Welcome back Murtaza! I missed you but I guess even bankers have to work some time. I like the piece - it fizzed with ideas which could apply to almost anywhere. One or two things I didn't absolutely agree with (you must be losing your touch). I do think it's not good to deny journalists access to anywhere, to war zones for example. So you lose a few! Journalists really like getting all solemn about the loss of brave colleagues. Amazing how much more distinguished and fearless they become when they're dead! Oh, and I wouldn't deny them access to banks either. In fact it's about time you turned your scorching attention to your own area of expertise. As for the whole standards of writing thing, that's not really to be laid at journalism's door. That starts much earlier. But ok, I found myself thinking, yes that's a good point, and that's worth pursuing, eventually having to pull myself up and say. 'Hold on! I'm agreeing with this notoriously facetious guy. Something must be amiss!' A deeply worrying experience! One thing tho'. Women. That was a suggestion too far! Now if you proposed using images of beautiful men ......

Alpha Za said...

Thanks Alec. I think Journalists are important and there actually are some good ones here in Pakistan (a rare few), but for the most part, it's like they want their 15mins of fame on annual basis, and making the govt. look bad for protecting their lives is bad thing. There should be some degree of understanding the difference between safety measures and regional media blackouts. If you lose a few journalists, the govt. gets hammered for letting them die and not protecting them. And all hell breaks loose.

I think it all starts with being fair, and not necessarily glory hunting.

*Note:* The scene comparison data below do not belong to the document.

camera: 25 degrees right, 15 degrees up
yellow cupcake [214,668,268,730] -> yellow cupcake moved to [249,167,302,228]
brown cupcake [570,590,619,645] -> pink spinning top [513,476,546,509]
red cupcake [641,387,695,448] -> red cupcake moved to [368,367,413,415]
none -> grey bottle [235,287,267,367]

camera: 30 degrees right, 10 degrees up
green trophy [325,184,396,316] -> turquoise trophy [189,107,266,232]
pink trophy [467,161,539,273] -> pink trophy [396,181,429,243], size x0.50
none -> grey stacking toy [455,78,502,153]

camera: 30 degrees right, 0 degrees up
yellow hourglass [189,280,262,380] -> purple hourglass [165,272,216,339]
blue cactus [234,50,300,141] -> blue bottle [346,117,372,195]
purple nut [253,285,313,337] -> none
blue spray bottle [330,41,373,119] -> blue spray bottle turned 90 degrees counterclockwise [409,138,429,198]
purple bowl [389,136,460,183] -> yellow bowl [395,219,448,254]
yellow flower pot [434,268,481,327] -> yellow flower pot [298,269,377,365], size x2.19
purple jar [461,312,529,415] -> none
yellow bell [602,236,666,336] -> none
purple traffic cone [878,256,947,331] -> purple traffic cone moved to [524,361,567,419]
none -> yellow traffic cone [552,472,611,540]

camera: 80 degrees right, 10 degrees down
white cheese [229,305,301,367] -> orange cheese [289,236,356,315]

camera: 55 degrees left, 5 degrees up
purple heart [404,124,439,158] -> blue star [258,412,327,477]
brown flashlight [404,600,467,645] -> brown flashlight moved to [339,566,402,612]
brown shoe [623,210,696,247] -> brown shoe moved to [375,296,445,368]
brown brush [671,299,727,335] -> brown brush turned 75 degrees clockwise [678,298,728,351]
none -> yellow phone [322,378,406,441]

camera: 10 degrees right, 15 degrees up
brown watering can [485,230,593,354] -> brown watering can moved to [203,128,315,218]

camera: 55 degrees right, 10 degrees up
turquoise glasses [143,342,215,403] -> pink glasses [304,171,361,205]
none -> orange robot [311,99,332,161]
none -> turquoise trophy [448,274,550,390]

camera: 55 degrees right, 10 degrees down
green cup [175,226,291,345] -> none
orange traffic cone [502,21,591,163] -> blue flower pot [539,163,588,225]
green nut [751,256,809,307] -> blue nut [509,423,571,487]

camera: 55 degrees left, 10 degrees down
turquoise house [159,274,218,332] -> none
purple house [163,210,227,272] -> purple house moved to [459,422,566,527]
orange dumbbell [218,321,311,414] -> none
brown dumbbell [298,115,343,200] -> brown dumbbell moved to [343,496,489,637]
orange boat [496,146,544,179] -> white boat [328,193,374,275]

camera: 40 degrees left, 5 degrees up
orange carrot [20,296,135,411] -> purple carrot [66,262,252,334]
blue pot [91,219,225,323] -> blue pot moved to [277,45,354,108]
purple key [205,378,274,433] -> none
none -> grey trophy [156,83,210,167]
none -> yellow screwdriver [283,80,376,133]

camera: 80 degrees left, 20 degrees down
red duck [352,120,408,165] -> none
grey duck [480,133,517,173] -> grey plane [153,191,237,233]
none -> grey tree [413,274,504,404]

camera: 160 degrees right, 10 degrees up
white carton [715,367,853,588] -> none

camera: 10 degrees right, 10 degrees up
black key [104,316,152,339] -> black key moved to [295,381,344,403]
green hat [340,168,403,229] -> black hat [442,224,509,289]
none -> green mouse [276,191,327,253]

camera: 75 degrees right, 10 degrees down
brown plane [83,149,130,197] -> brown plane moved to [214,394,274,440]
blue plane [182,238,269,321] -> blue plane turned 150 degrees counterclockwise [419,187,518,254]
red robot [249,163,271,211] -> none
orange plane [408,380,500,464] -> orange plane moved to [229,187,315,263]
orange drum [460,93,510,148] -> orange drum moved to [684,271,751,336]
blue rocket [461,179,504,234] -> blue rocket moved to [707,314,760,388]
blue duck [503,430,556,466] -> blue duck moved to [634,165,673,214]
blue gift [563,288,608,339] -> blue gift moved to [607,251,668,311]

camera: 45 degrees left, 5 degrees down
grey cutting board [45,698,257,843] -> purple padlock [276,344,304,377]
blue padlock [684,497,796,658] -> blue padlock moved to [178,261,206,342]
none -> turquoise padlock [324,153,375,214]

How about images of beautiful women being draped over somber good looking men? Compromise?

Anonymous said...

Ok. Too many people seek fame as an end in itself. It sure messes with objectivity. Oh, and if I must, I'll settle for your compromise. Love Alec :)
p.s. Hey! You've blogged on banking! I'll take my time with at one.

Alpha Za said...

You know me, the Compromiser.

I did blog on banking. I expect a High Five with regards to that.